START TASK DATA

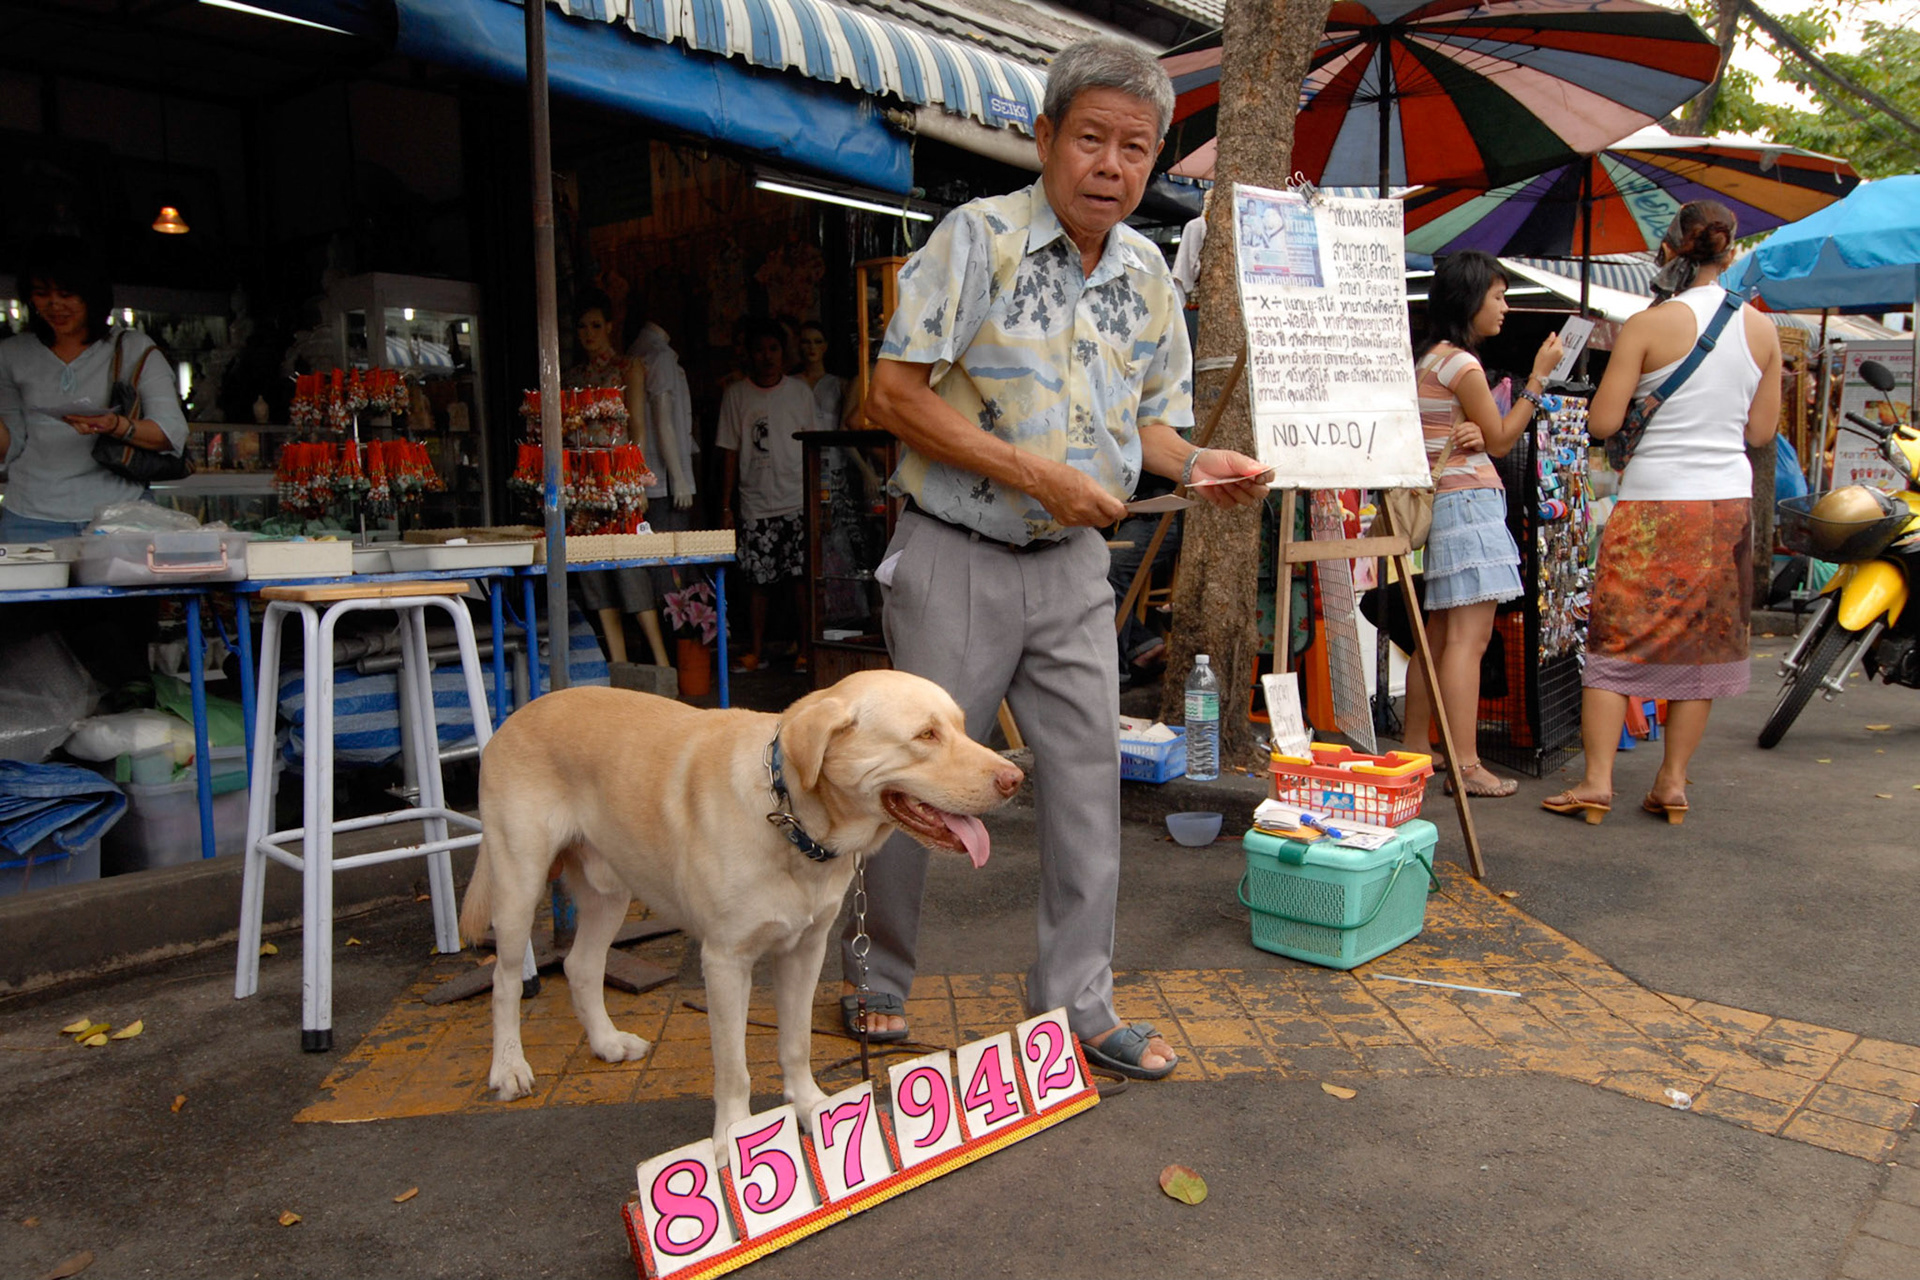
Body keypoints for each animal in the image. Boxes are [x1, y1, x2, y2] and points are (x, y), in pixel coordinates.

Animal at [459, 669, 1022, 1165]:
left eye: (962, 727)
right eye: (925, 735)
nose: (1016, 778)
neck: (792, 819)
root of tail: (519, 713)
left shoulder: (805, 949)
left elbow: (795, 1042)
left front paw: (811, 1108)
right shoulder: (726, 962)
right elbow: (734, 1069)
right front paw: (733, 1135)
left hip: (608, 888)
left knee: (581, 965)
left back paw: (605, 1042)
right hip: (518, 880)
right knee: (506, 980)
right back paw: (508, 1068)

END TASK DATA

Set every record down verbatim. No pictures belong in the copy.

Body keypoints for each animal in the image. Boxes are [x1, y1, x2, y2] and points are (x, y), in pixel coordinates.

Animal at [459, 669, 1022, 1165]:
left eye: (962, 727)
right eye: (925, 735)
nose: (1016, 778)
neck: (792, 819)
root of tail: (519, 713)
left shoulder: (805, 949)
left elbow: (795, 1042)
left front paw: (811, 1108)
right shoulder: (726, 962)
right elbow: (734, 1069)
right front paw: (733, 1135)
left hip: (608, 888)
left knee: (581, 965)
left back paw: (605, 1042)
right hip: (518, 880)
right knee: (506, 980)
right back paw: (508, 1068)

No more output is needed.